Была чудная, лунная ночь; весь сад утопал в её свете; мы с Юдифью долго бродили по аллеям, стараясь свыкнуться с нашим счастьем.
— Что сталось бы со мной, если бы вы не обратили на меня внимания, — говорила она, — я так боялась этого. Что бы я делала, зная, что я предназначена для вас, как только вы вернулись к жизни; мне стало ясно, точно она сказала мне, что я должна быть для вас тем, кем она же могла быть, по что это возможно только, если вы сами поможете мне. О как мне хотелось сказать вам это в то утро, когда вы чувствовали себя таким одиноким среди нас, но я не решалась открыть рта и не позволила ни отцу моему, ни матери обнаружим мою тайну.
— Вот чего вы не позволили отцу вашему сказать мне? — заметил я, вспоминая первые слова, которые услыхал, придя в себя.

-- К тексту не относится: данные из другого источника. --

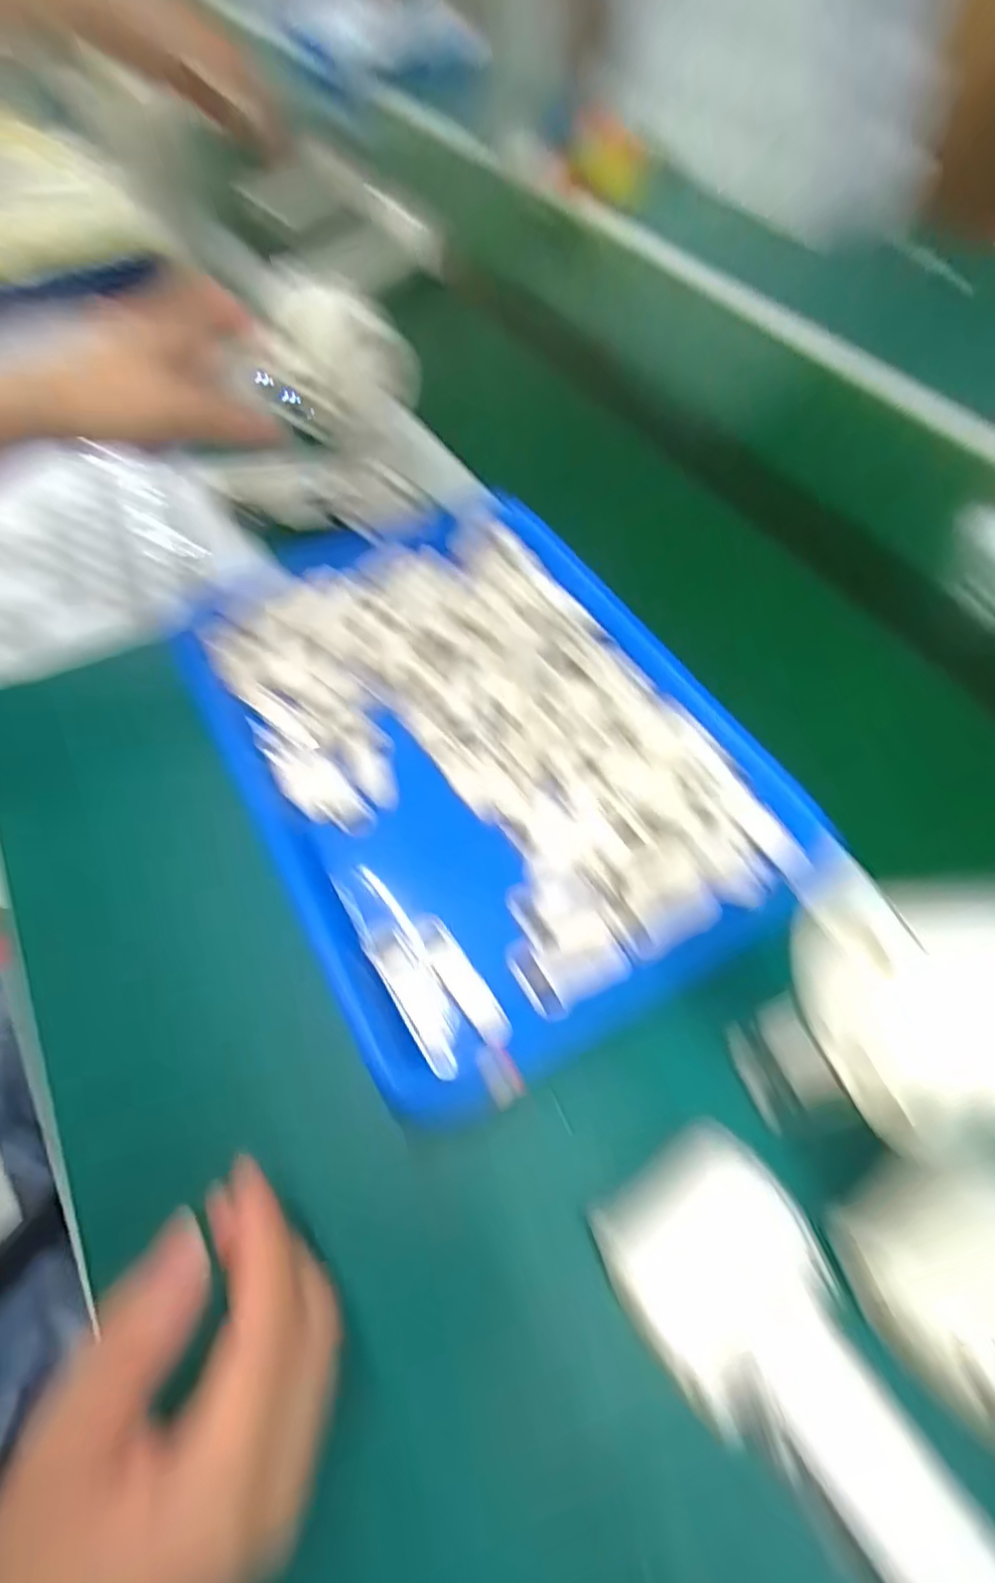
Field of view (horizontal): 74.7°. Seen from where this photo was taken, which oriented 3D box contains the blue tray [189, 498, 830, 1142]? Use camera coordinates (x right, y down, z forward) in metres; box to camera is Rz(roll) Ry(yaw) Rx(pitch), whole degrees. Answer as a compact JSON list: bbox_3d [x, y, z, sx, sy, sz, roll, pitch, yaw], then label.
[{"bbox_3d":[-0.016,-0.039,0.371,0.254,0.036,0.343,-29,67,-10],"label":"blue tray"}]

— Именно, то самое, смеясь проговорила Юдифь. — Неужели вы только сейчас догадались? Отец, как мужчина, надеялся, что если вам скажут, где вы, вы сейчас же почувствуете себя среди друзей. Он обо мне совсем не думал. Но мама знала, отчего я не хотела, чтоб вам было известно кто я, и потому сделала по моему. Я бы не могла смотреть вам в лицо, если б вы знали, кто я. Я была бы слишком смела в моем обращении с вами — боюсь, что вы и теперь считаете меня слишком смелой — я знала, что в ваше время девушки скрывали свое чувство, и боялась вас неприятно поразит. О, как ужасно должно быть скрывать свою любовь, точно порок какой! Отчего считалось стыдом полюбить, покуда не было получено на то разрешение? Как смешно представить себе — влюбиться по разрешению! Или в ваши дни мужчины бывали недовольны, когда их любили? В наше время, кажется, ни мужчины, ни женщины так не думают. Я совсем этого не понимаю. Это — одна из самых любопытных сторон жизни женщин вашего времени — и вы должны мне ее объяснить. Надеюсь, что Юдифь Бартлетт не была похожа в этом отношении на других.

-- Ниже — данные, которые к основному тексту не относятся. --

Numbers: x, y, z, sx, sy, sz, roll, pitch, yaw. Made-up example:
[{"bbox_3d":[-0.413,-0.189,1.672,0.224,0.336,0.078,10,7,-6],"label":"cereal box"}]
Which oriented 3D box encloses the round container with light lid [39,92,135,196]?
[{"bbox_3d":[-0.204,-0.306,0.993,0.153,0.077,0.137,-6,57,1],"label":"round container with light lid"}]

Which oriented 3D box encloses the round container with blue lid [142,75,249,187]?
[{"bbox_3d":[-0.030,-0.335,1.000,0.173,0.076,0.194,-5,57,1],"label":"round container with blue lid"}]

После многих попыток разойтись — она наконец настоятельно потребовала, чтобы мы простились. Я уже собирался запечатлеть действительно последний поцелуй за её устах, как вдруг она лукаво заметила:
— Меня одно смущает, действительно ли вы простили Юдифь Бартлетт, что она вышла замуж за другого? Судя по сохранившимся книгам, влюбленные вашего времени больше ревновали, чем любили. Вот отчего я предлагаю вам этот вопрос. Для меня будет большим облегчением услыхать, что вы не имеете ничего против моего прадеда, который женился на вашей привязанности. Могу я передать портрету моей прабабушки, что вы ей прощаете её измену?
Поверит ли мне, читатель? Эта насмешка в кокетливой форме задела меня и вместе с тем исцелила от нелепой боли ревности, какую я как-то неопределенно чувствовал в сердце с тех пор, как услыхал от миссис Лит о замужестве Юдифи Бартлетт. Даже в то время, когда её праправнучка была в моих объятиях, я еще не сознавал ясно, что без этого брака Юдифь не могла бы быть моей. Безрассудство такого нелогичного настроения можно сравнит только с тою быстротою, с какою оно исчезло подобно туману от насмешливого вопроса Юдифи. Я засмеялся и поцеловал ее.
— Передайте ей мое полное прощенье — сказал я. — Вот если бы она не вышла замуж за вашего прапрадедушку, тогда, может быть, это было бы иначе.
Придя к себе в комнату, я уже не открывал музыкального телефона, под сладкие звуки которого я привык засыпать. На этот раз мои мысли были музыкальнее всяких оркестров XX-го столетия. До самого утра я находился под их чарами и только на заре, наконец, заснул.